You also can add a Guaranteed Purchase Option to a child’s life insurance contract, which allows the child to purchase more insurance later—up to nine times between the ages of 16 or 18 and 43—without providing evidence of insurability. This means if they become uninsurable due to illness or accident, they still can increase the value of their life insurance.

Cash Value: Paying the monthly premiums is a simple way to save money and build up cash value. “When the kids get older, their life insurance contracts may have enough cash value that they could borrow from them for things like college tuition, the cost of a wedding or a down payment on a house,” Bolin says.

You may be able to borrow* from a life insurance contract’s cash value without a credit check and without paying taxes.** (You’ll pay income taxes on gains only if you choose to take a surrender of cash value from the contract versus borrowing from the cash value.

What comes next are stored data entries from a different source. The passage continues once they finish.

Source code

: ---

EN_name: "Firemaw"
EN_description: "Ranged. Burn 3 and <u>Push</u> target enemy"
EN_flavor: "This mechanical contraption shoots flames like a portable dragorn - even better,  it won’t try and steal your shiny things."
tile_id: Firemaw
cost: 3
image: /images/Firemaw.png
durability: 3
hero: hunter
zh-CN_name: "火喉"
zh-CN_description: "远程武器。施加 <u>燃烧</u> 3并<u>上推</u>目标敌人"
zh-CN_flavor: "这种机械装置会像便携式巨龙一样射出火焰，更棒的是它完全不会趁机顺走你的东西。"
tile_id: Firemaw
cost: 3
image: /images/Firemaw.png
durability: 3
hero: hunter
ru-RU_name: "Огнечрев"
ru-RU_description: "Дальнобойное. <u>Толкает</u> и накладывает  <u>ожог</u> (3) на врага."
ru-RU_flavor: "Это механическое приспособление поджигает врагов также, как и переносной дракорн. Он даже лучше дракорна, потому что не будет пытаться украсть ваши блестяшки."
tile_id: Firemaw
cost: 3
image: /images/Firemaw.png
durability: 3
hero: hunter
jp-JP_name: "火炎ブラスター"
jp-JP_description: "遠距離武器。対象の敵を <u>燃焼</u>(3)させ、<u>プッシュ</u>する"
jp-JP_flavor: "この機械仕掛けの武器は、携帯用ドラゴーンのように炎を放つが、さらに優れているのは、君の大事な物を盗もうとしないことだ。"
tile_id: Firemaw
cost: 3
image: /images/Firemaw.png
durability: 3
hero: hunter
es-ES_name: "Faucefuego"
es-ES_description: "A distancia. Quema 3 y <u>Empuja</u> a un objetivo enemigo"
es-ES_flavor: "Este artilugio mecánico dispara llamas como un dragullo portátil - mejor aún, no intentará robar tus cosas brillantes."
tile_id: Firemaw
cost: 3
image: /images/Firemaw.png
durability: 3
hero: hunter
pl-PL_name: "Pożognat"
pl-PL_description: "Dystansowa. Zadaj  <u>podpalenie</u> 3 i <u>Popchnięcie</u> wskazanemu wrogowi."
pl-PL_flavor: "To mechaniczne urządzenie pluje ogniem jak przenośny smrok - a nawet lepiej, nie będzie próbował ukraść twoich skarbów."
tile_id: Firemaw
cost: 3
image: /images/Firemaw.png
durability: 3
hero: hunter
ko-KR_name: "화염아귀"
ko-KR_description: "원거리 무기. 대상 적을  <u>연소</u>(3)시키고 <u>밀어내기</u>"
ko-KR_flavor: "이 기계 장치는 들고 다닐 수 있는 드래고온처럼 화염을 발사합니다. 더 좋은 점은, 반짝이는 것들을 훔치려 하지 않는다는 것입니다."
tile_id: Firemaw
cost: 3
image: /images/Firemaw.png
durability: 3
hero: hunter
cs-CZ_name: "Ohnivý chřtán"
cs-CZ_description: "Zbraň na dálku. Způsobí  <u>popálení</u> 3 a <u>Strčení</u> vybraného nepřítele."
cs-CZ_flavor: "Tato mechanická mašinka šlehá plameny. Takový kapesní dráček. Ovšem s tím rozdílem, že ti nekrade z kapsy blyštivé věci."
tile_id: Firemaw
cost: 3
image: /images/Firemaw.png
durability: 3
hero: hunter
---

If the contract is a Modified Endowment Contract, the loan and interest are taxable.)

Disability Payments: Adding what’s called a waiver of premium rider to a child’s life insurance contract can cover the cost if, as an adult, he or she can’t pay the premiums because of becoming disabled.*** There may be an additional cost for this rider.

Time to Heal

“When a friend recently lost a child, I saw how a life insurance benefit gave him a little extra time to try to find his ‘new normal,’” says Natalie Kratzer, a Thrivent Financial representative in Hummelstown, Pennsylvania. It gives the family time to heal. “The proceeds from the death benefit can help pay for time away from work, costs associated with counseling and other support. Often families will make a charitable contribution or establish a foundation, scholarship or memorial to honor the child. This can help the family and friends grieve.”